Today and for the next two weeks, the image of God is hidden from us under these drapes.  This does not mean that God is not here.  Why did he hide himself?  Obviously, not out of cowardice—when the time came, he told Judas where to find him, and then patiently waited in the Garden of Gethsemane for the soldiers to come and take him prisoner.  But not yet.  He hid himself because his time had not yet come.

What was he waiting for?  What would be the “right time?”  He was waiting for the feast of Passover, when the Jewish people would sacrifice their Paschal Lamb in the temple at the same hour that he would be crucified.  The veil of the temple would be torn asunder at that same moment, and the Hebrew people, indeed, all people, would be freed from slavery, not the slavery of Egypt this time, but the slavery of sin.  It was God’s plan all along that the greatest moment of human history, the sacrifice of the Son of God, would take place on this momentous anniversary of the Passover.

There is another reason his time had not yet come.  There was something else he had to do before he died.  He must institute the Holy Sacrifice of the Mass at the Last Supper, and only then would he be ready to accept the far greater sufferings that lay in wait for him.  The Last Supper made it possible for Christ to leave us with several essential sources of grace after his death.  First his own Real Presence in the Holy Eucharist would abide with us, forever hidden under the species of bread and wine, and yet really, truly present in the same way that he dwelt among us even then.  Secondly, the Precious Blood spilled during his Passion and Death would not be drained dry at this single historical event, but would continue to pour forth in the infinite graces that come to us through the Holy Sacrifice of the Mass, the perpetual continuation of Christ’s bloody sacrifice on Calvary.  Thirdly, the Blessed Sacrament that is the fruit of the Mass is received by us, his people, as a sacrament.  As a sacrament it is an outward sign of hidden grace.  Again, the Godhead is hidden from us, and yet the graces we receive are very real.

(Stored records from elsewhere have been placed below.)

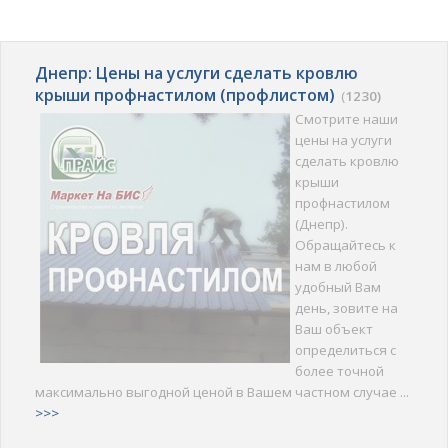
Днепр: Цены на услуги сделать кровлю
крыши профнастилом (профлистом)
(
1230)
Смотрите наши
цены на услуги
сделать кровлю
крыши
профнастилом
(Днепр).
Обращайтесь к
нам в любой
удобный Вам
день, зовите на
Ваш объект
определиться с
более точной
максимально выгодной ценой в Вашем частном случае ...
>>>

Finally, the Last Supper was the occasion for ordaining his apostles as priests of the new and everlasting covenant, priests who would continue until the end of time to administer the Sacrament of Holy Eucharist, and the other six sacraments that surround it, to the faithful members of the Mystical Body, the Church.  We Christians accept all these hidden graces that come to us from these priests, validly ordained, taking their Holy Orders from a direct line of succession to the very apostles who attended the Last Supper.

Our lesson today is that although God may be hidden from us today, he is no more hidden from us than he always is, but the reality of his presence never leaves us.  No one has ever really seen God.  He appeared to Moses in a burning bush.  He was hidden in the womb of the Blessed Mother.  Even during his lifetime on earth, his divinity was hidden from us under his human form.  Since his Ascension into heaven, he has been hidden under the species of bread and wine in the tabernacles of our churches, hidden in the infinite graces he pours upon us.  Today, he hides his image from us under the purple drapes, and on Good Friday, ultimately, he will be totally hidden. Good Friday is the only day of the year on which Mass is not said, and when even Holy Communion is hidden from us. 

These liturgical days of darkness are our reminder too that in the course of our own lives, we will experience such darkness, maybe even the sense of abandonment by God.  But we are not to lose faith.  It’s why three of the apostles, just before Christ’s Passion and Death, were given a glimpse of him in all his glory at the Transfiguration.  Just as surely, if we remain faithful, we will one day see God, “face to face” and he will be hidden from us no longer.  In the midst of our tragedies, our crosses, and our own humble sorrows, let us never forget that after our Lord’s Passion and Death came the Resurrection.  If we accept our crosses as he accepted his, we will follow him not only in our sufferings, but soon too in the resurrection of the body, and the life of the world to come.